### Action item A
On the march_madness page, reproduce everything from "0.0 0.0 0.0" down to "used for styling.", replacing "BulmaCSS" with "Bootstrap".
### Action item B
According to the march_madness page, which AWS service is used to deploy the dashboard web application serverless?

### Supplied passage

Coder Social home page Coder Social logo

artikandri / march_madness Goto Github PK

View Code? Open in Web Editor NEW

This project forked from haanh764/march_madness

0.0 0.0 0.0 4.68 MB

A simple data warehouse system to serve data in form of graphs to user. Written almost entirely in Python. BulmaCSS is used for styling.

Python 96.65% CSS 3.35%

march_madness's Introduction

Data Warehouse Project: March Madness Analytics Documentation

This repository contains source code for our ELT pipeline based on AWS. AWS S3 is used as data lake, there are 3 separated buckets serving:

  • Source data
  • ML models and required data for ML model
  • Dashboard data and dashboard content

buckets.png

The whole architecture is as followed

arch.png

1. Main Components

AWS Components

  • S3: used as data lake
  • Sagemaker: it is a fully managed Machine Learning service, which make it easier to build, train, and deploy ML model. We use it to build, train and deploy ML model to predict the winning probability of each basketball team. The result of probabilities will be shown on dashboard
  • Lambda: is AWS's function work as a service (FaaS) platform. We deploy our dashboard (a web application) serverless as an AWS Lambda function. The AWS Lambda function only runs when it is requested, and it could be scaled down or up based on demand.

######
### Data block

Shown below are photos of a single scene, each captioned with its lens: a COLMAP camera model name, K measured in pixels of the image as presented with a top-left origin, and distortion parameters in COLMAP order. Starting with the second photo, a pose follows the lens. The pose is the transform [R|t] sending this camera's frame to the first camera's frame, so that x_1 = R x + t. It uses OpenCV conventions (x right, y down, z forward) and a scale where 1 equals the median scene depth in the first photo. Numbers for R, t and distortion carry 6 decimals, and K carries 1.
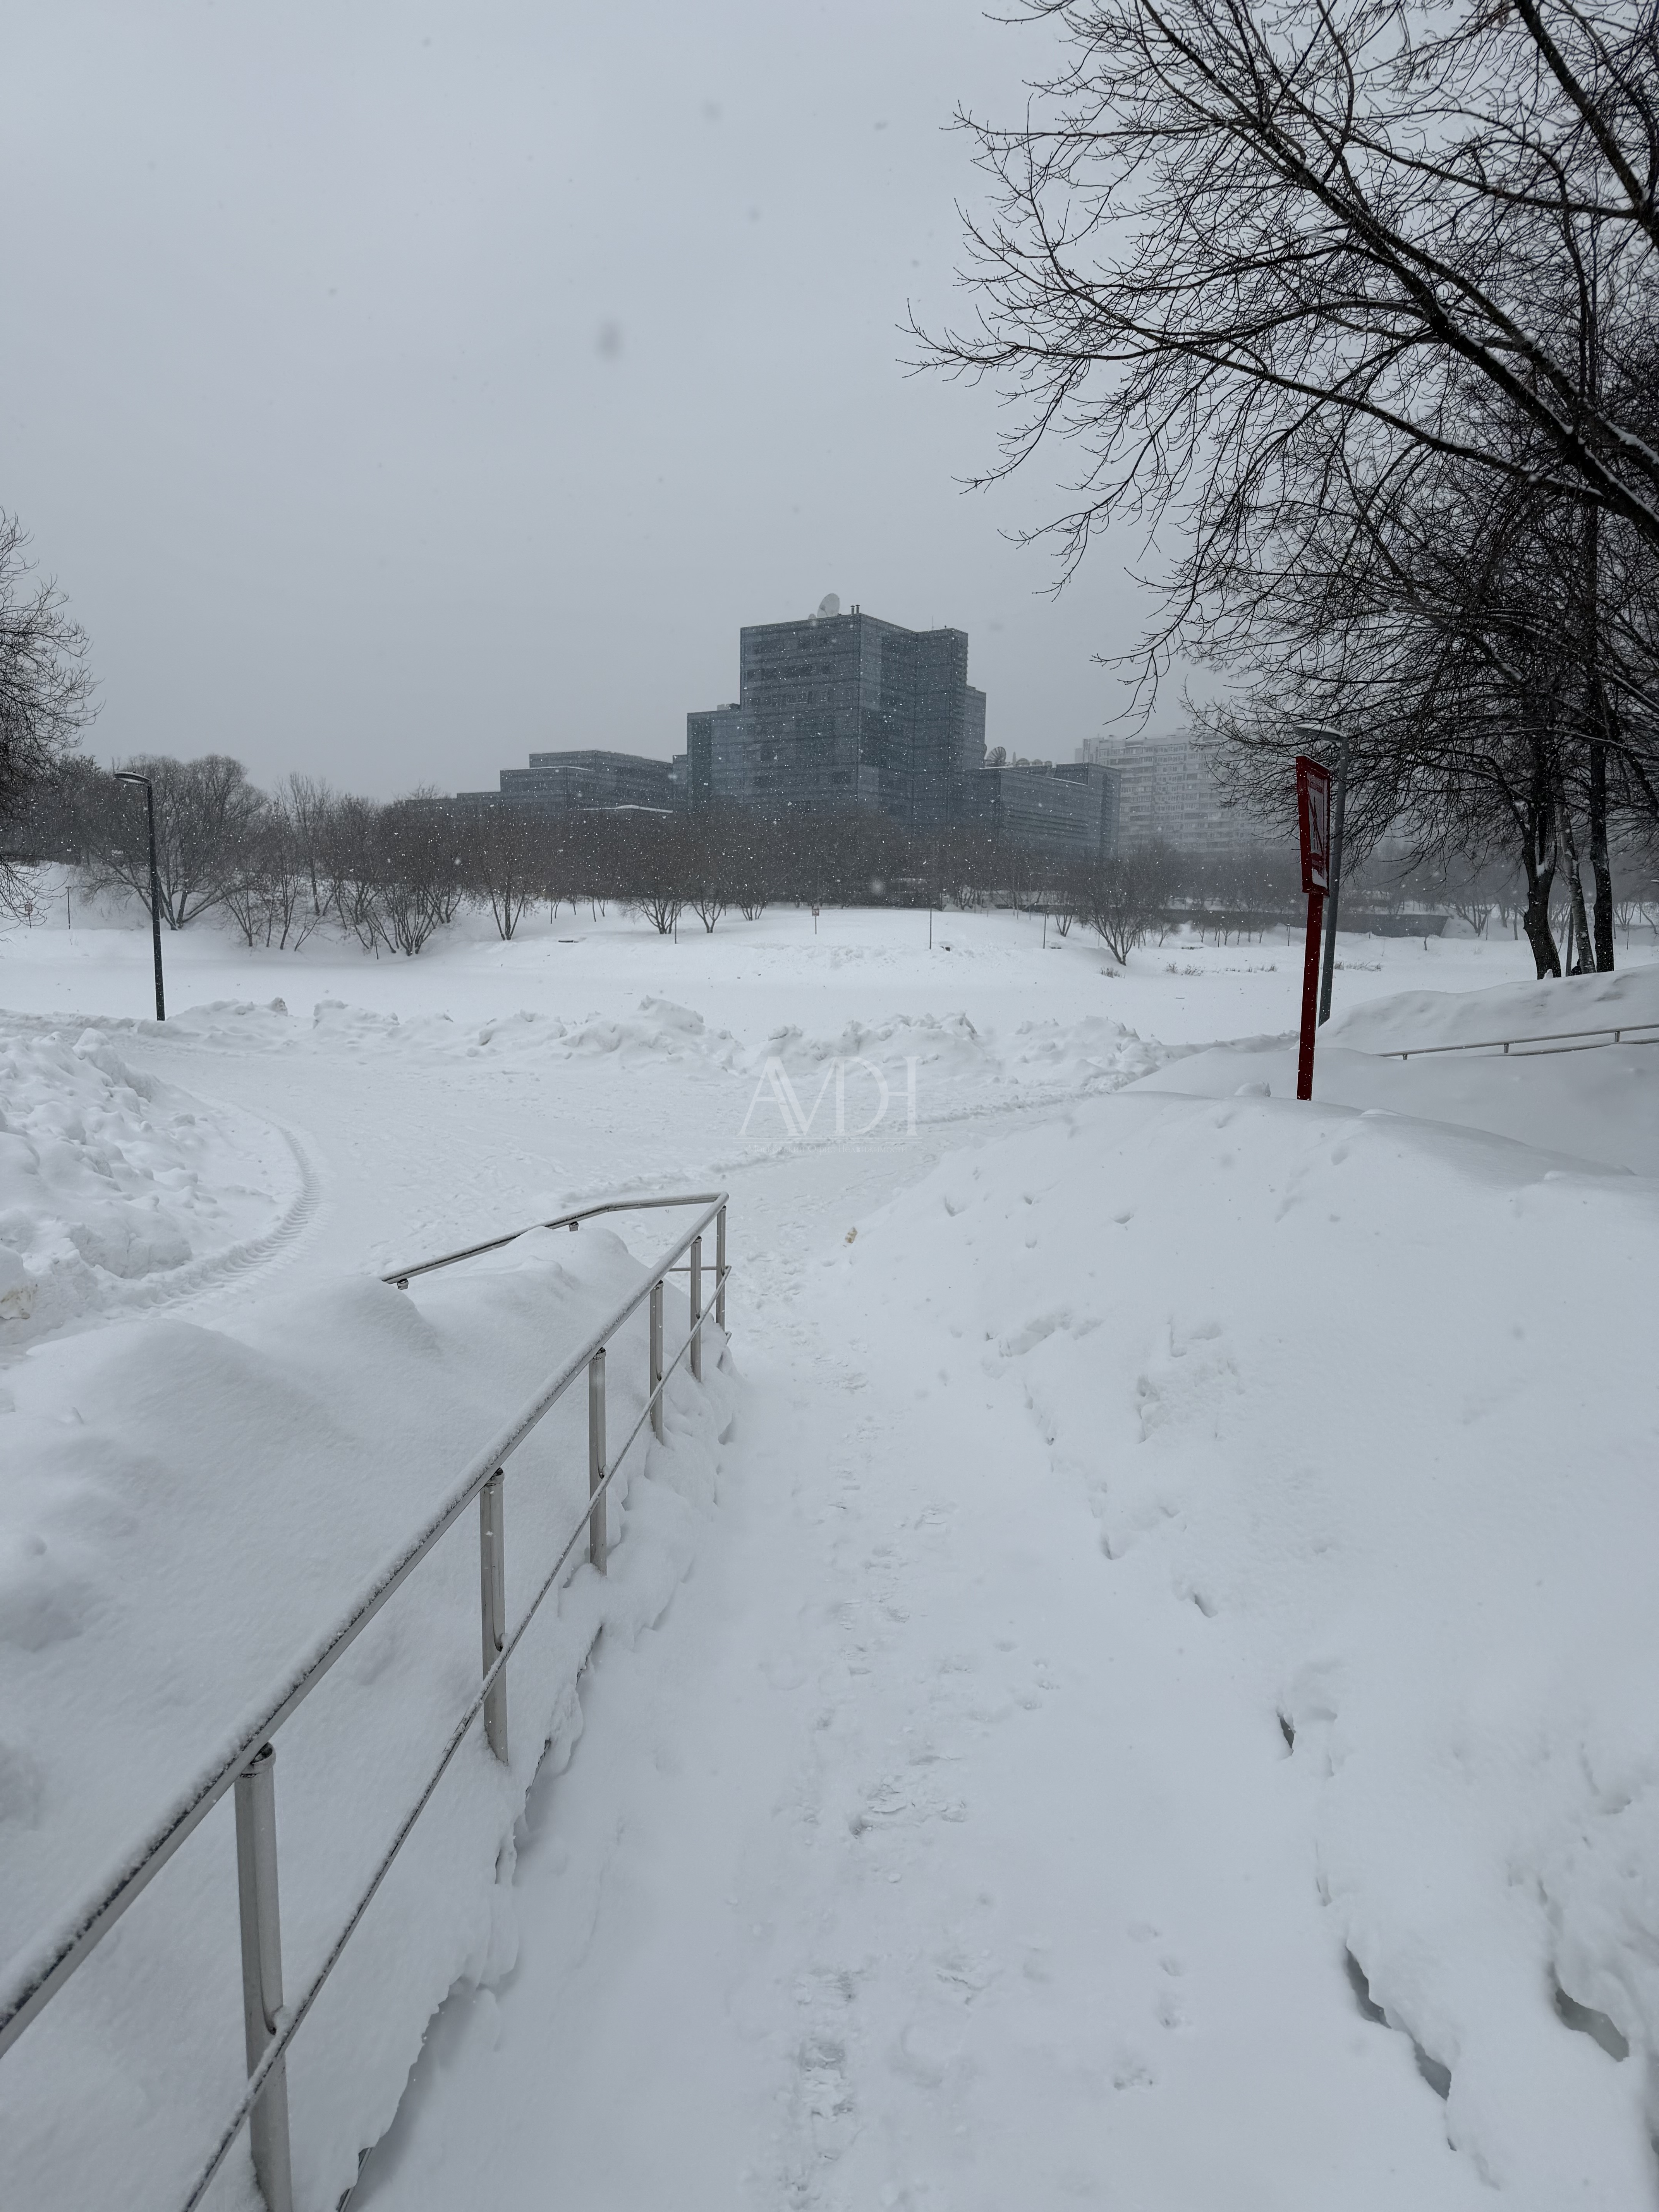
lens RADIAL K [[1571.6, 0, 796.8], [0, 1571.6, 1111.6], [0, 0, 1]] dist [0.144528, -0.254528]
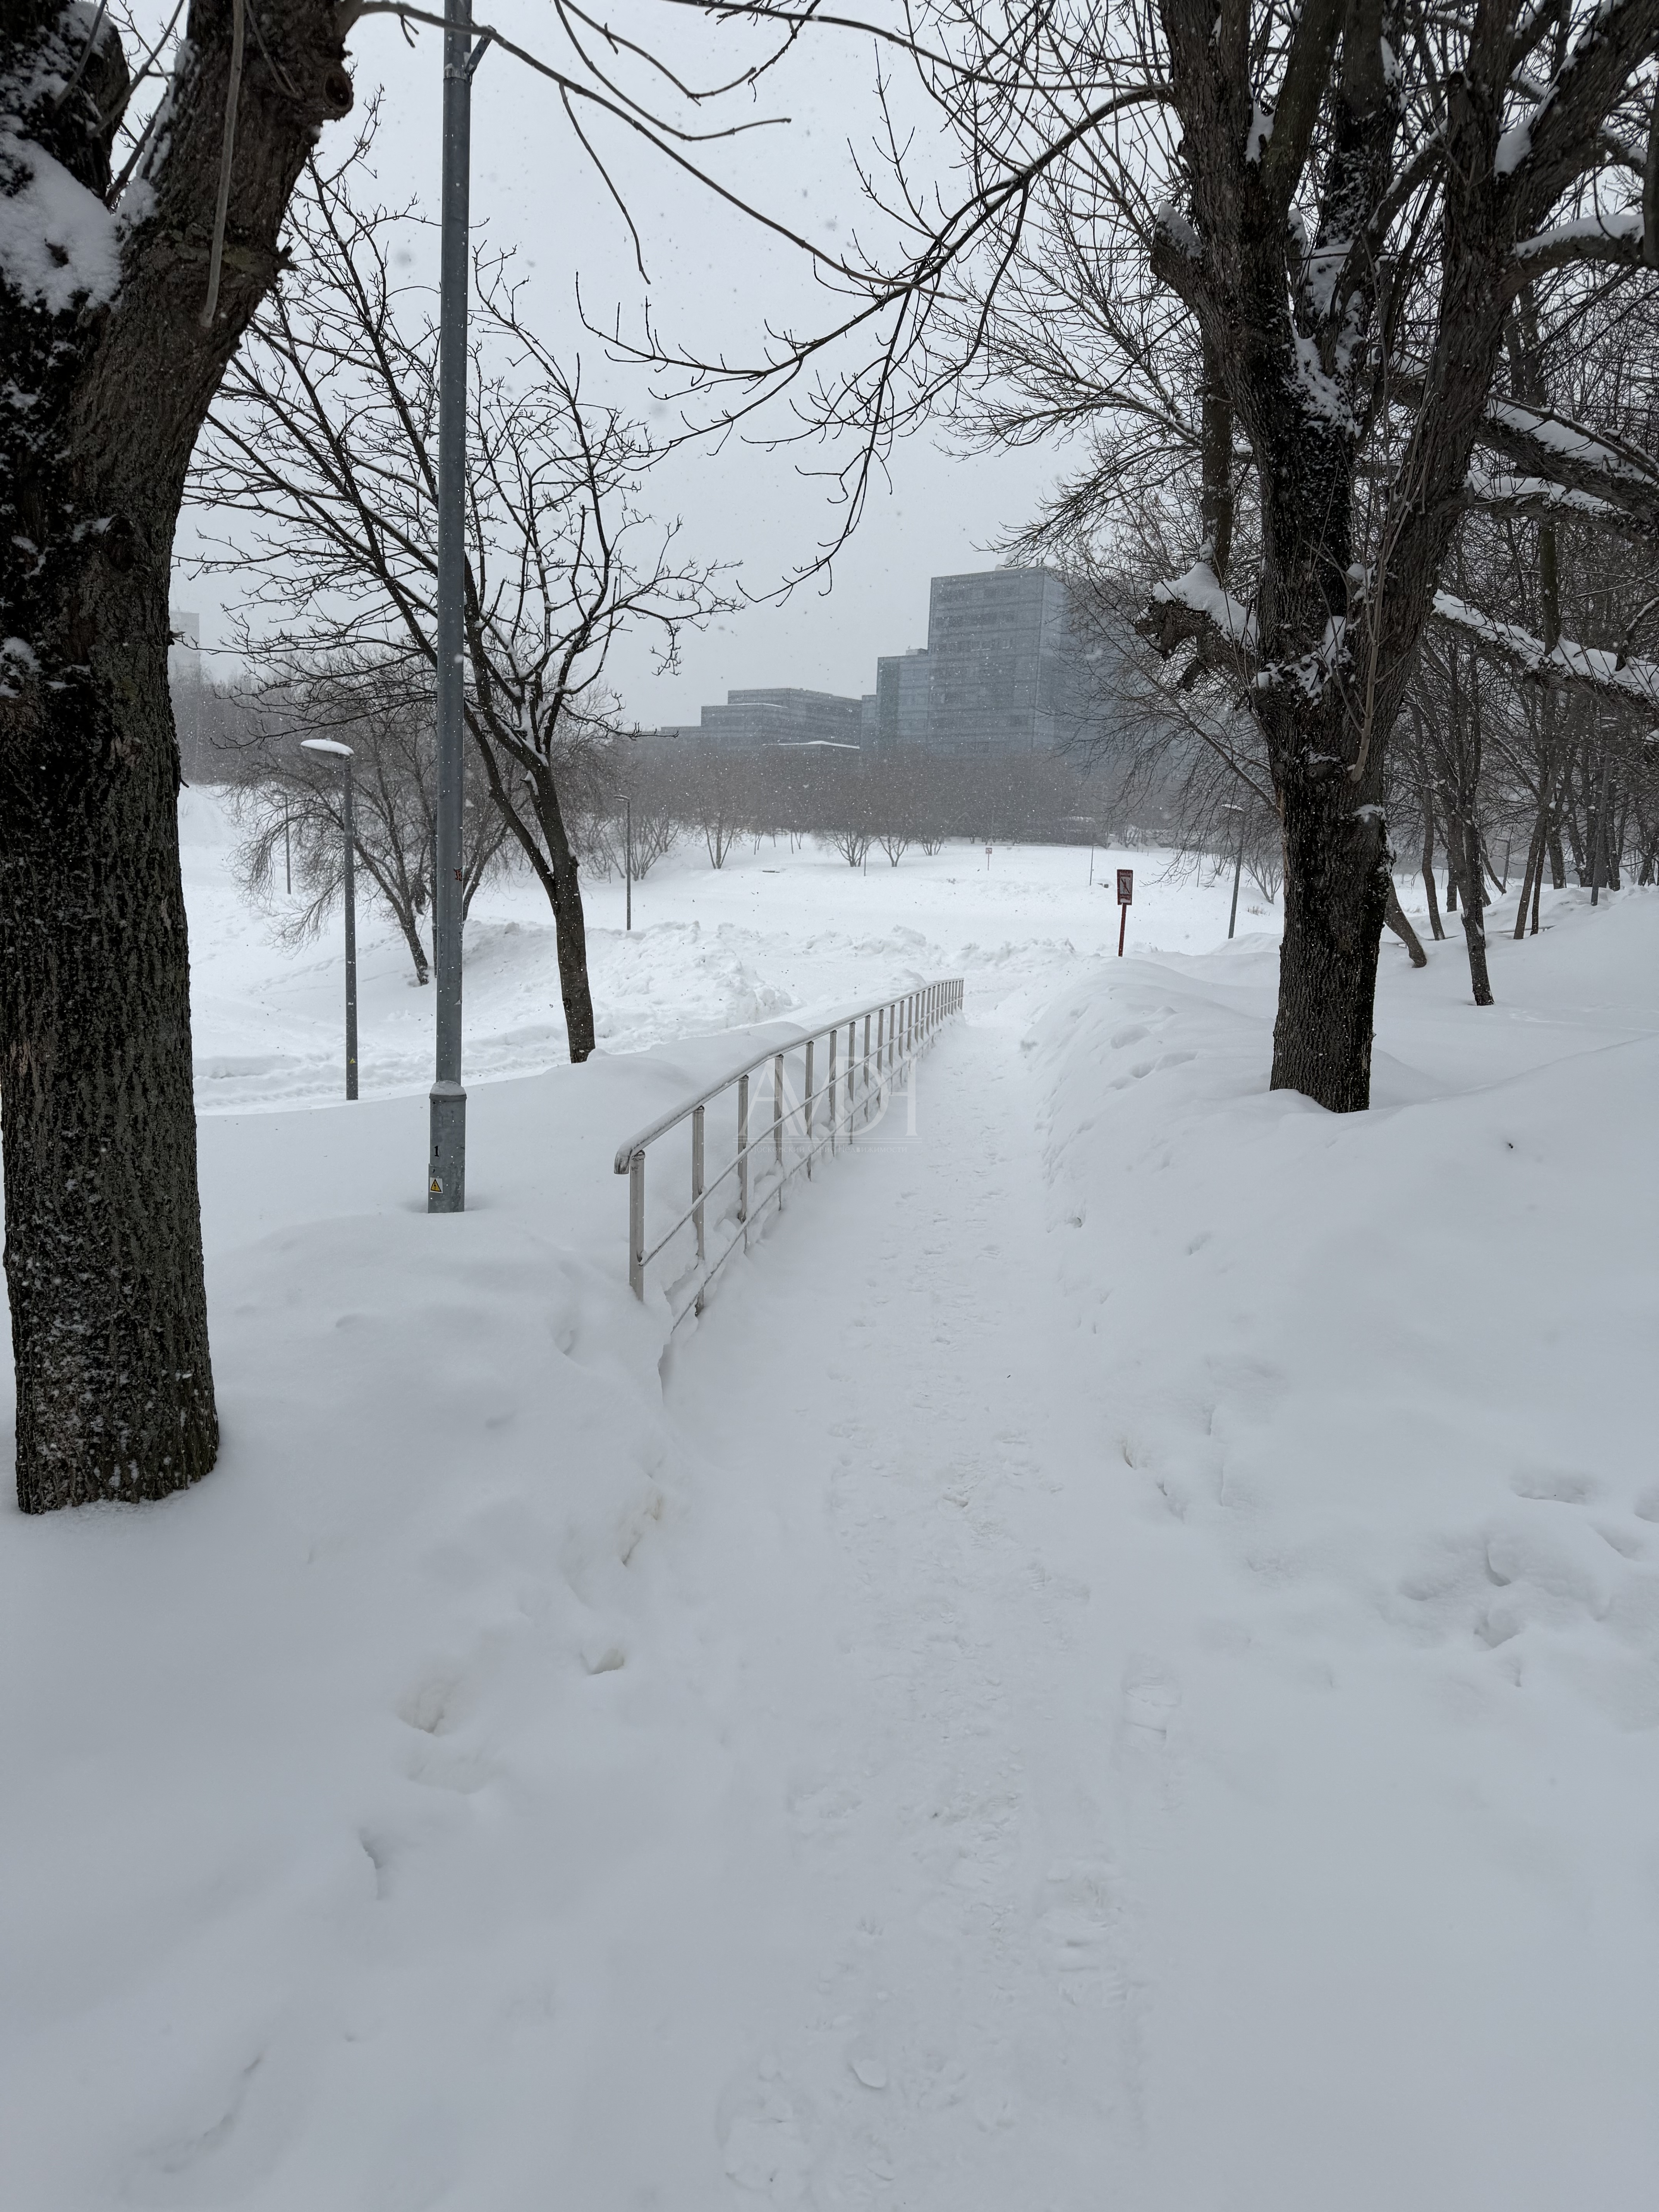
lens RADIAL K [[1571.6, 0, 796.8], [0, 1571.6, 1111.6], [0, 0, 1]] dist [0.144528, -0.254528]
pose [[0.993952, 0.041226, -0.101782, -0.001933], [-0.036415, 0.998150, 0.048684, 0.009341], [0.103601, -0.044683, 0.993615, -0.134301]]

######

### Answer space A
0.0 0.0 0.0 4.68 MB

A simple data warehouse system to serve data in form of graphs to user. Written almost entirely in Python. Bootstrap is used for styling.

### Answer space B
AWS Lambda: the dashboard is deployed as an AWS Lambda function.